From Katrina

Linda, 30 ans

Je n’ai pas connu le racisme parce que j’ai la “chance” d’être une Européenne du Nord blanche. Mais je sais ce que signifient la discrimination et la souffrance et je ne veux pas que quelqu’un d’autre ait à vivre quelque chose de semblable. La considération n’est pas une voie à sens unique. La considération est un grand carrefour avec de nombreuses voies et des possibilités infinies. Néanmoins, ou surtout à cause de cela, je veux partager mon histoire avec vous. Si elle touche ne serait-ce qu’une personne, secoue une âme éveillée, fait réfléchir – ou mieux encore, si une personne comprend, j’ai accompli plus que je n’aurais jamais espéré. (Et dans une certaine mesure, cela sert à mieux me comprendre). 

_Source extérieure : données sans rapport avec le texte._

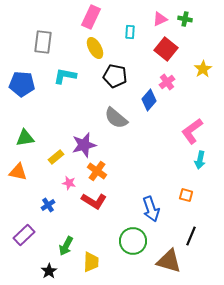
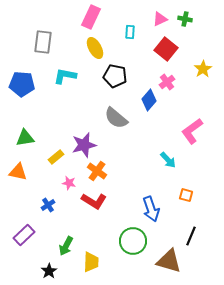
cyan arrow: moved 32 px left; rotated 54 degrees counterclockwise
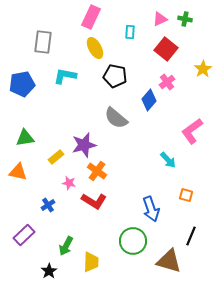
blue pentagon: rotated 15 degrees counterclockwise
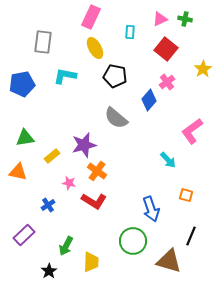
yellow rectangle: moved 4 px left, 1 px up
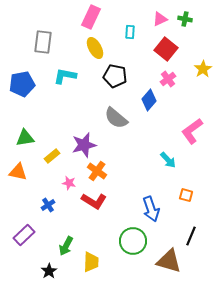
pink cross: moved 1 px right, 3 px up
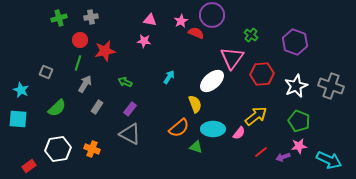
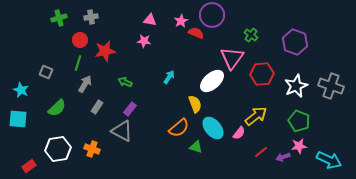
cyan ellipse at (213, 129): moved 1 px up; rotated 50 degrees clockwise
gray triangle at (130, 134): moved 8 px left, 3 px up
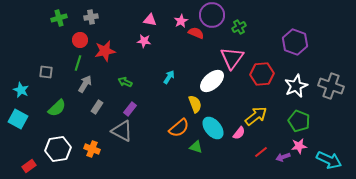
green cross at (251, 35): moved 12 px left, 8 px up; rotated 24 degrees clockwise
gray square at (46, 72): rotated 16 degrees counterclockwise
cyan square at (18, 119): rotated 24 degrees clockwise
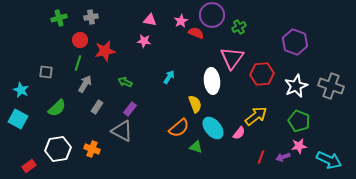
white ellipse at (212, 81): rotated 55 degrees counterclockwise
red line at (261, 152): moved 5 px down; rotated 32 degrees counterclockwise
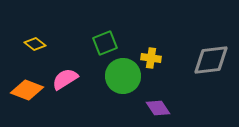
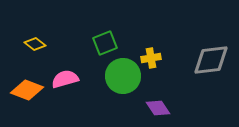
yellow cross: rotated 18 degrees counterclockwise
pink semicircle: rotated 16 degrees clockwise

Aujourd’hui, j’ai 30 ans et il m’a fallu beaucoup de temps pour réfléchir sur moi-même. Je me demande encore quand cela a commencé et j’ai décidé que notre histoire ne commence pas nécessairement avec notre naissance. Mon arrière-grand-mère a fui la Pologne peu après la Seconde Guerre mondiale – comme beaucoup d’autres Allemands. Je ne connais pas toute l’histoire parce que le sujet est gardé secret dans notre famille. Mais je sais combien elle a pleuré la période précédant la fuite où le voile de la démence avait mis son manteau autour d’elle. Je sais que beaucoup de ses méthodes d’éducation sont dues à la fuite. (Je n’essaie pas de blâmer qui que ce soit, je veux juste comprendre) 

Elle a battu ses enfants et les a abandonnés pour qu’ils grandissent avec leur grand-mère. Cette tendance se poursuit comme un fil conducteur dans notre famille. J’ai aussi vécu avec mes grands-parents pendant les premières années. Sans mère, sans père. Ma mère ne voulait pas… Ma mère ne pouvait pas… Je ne sais pas. Je ne connais pas mon père. 

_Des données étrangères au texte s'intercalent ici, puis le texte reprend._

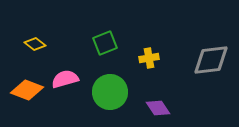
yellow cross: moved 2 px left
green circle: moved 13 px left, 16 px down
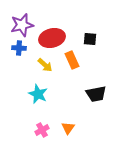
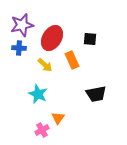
red ellipse: rotated 45 degrees counterclockwise
orange triangle: moved 10 px left, 10 px up
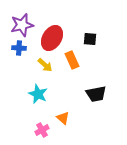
orange triangle: moved 5 px right; rotated 24 degrees counterclockwise
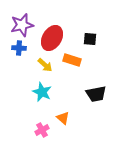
orange rectangle: rotated 48 degrees counterclockwise
cyan star: moved 4 px right, 2 px up
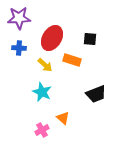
purple star: moved 3 px left, 7 px up; rotated 10 degrees clockwise
black trapezoid: rotated 10 degrees counterclockwise
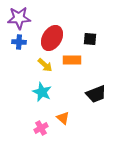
blue cross: moved 6 px up
orange rectangle: rotated 18 degrees counterclockwise
pink cross: moved 1 px left, 2 px up
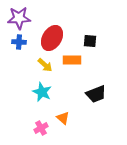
black square: moved 2 px down
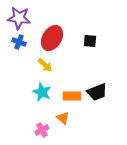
purple star: rotated 10 degrees clockwise
blue cross: rotated 16 degrees clockwise
orange rectangle: moved 36 px down
black trapezoid: moved 1 px right, 2 px up
pink cross: moved 1 px right, 2 px down
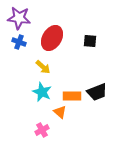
yellow arrow: moved 2 px left, 2 px down
orange triangle: moved 3 px left, 6 px up
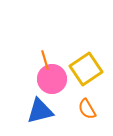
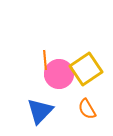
orange line: rotated 12 degrees clockwise
pink circle: moved 7 px right, 5 px up
blue triangle: rotated 32 degrees counterclockwise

Il y a des jours où je suis incroyablement en colère. Il y a des jours où une tristesse écrasante me submerge et il y a des jours où j’ai honte de mon existence même. Mais je sais que ma propre histoire aurait été différente si mon arrière-grand-mère – même les femmes avant elle – avait vécu des choses positives ou avait simplement eu le courage de sortir du corset. 

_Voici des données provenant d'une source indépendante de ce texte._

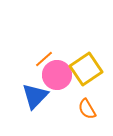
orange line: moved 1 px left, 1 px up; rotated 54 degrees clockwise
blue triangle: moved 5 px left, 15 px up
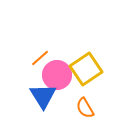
orange line: moved 4 px left, 1 px up
blue triangle: moved 8 px right; rotated 16 degrees counterclockwise
orange semicircle: moved 2 px left, 1 px up
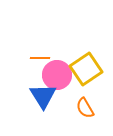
orange line: rotated 42 degrees clockwise
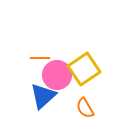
yellow square: moved 2 px left
blue triangle: rotated 20 degrees clockwise
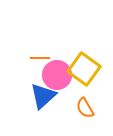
yellow square: rotated 20 degrees counterclockwise
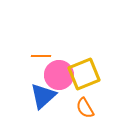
orange line: moved 1 px right, 2 px up
yellow square: moved 5 px down; rotated 32 degrees clockwise
pink circle: moved 2 px right
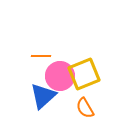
pink circle: moved 1 px right, 1 px down
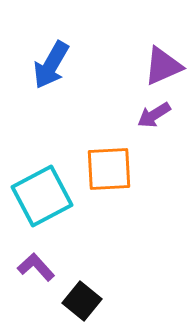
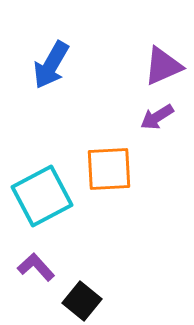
purple arrow: moved 3 px right, 2 px down
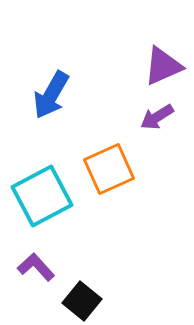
blue arrow: moved 30 px down
orange square: rotated 21 degrees counterclockwise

Je vous écris parce qu’il est important pour moi de montrer au monde que les décisions sont d’une grande portée et que très peu d’entre elles ont un impact temporaire sur notre propre vie. Il m’est encore difficile de mettre des mots sur ce qui s’est passé. Les mots ne suffisent pas toujours pour apprivoiser les émotions de manière représentative sur le papier. Mais j’essaie. 

Je me souviens de la violence au sein de la famille. Mon grand-père ivre battait ma grand-mère, ma grand-mère battait ses enfants et elle me battait quand je vivais avec elle. Quand j’ai finalement déménagé chez ma mère à l’âge de neuf ans, rien n’a changé pour moi. Mais c’était normal. 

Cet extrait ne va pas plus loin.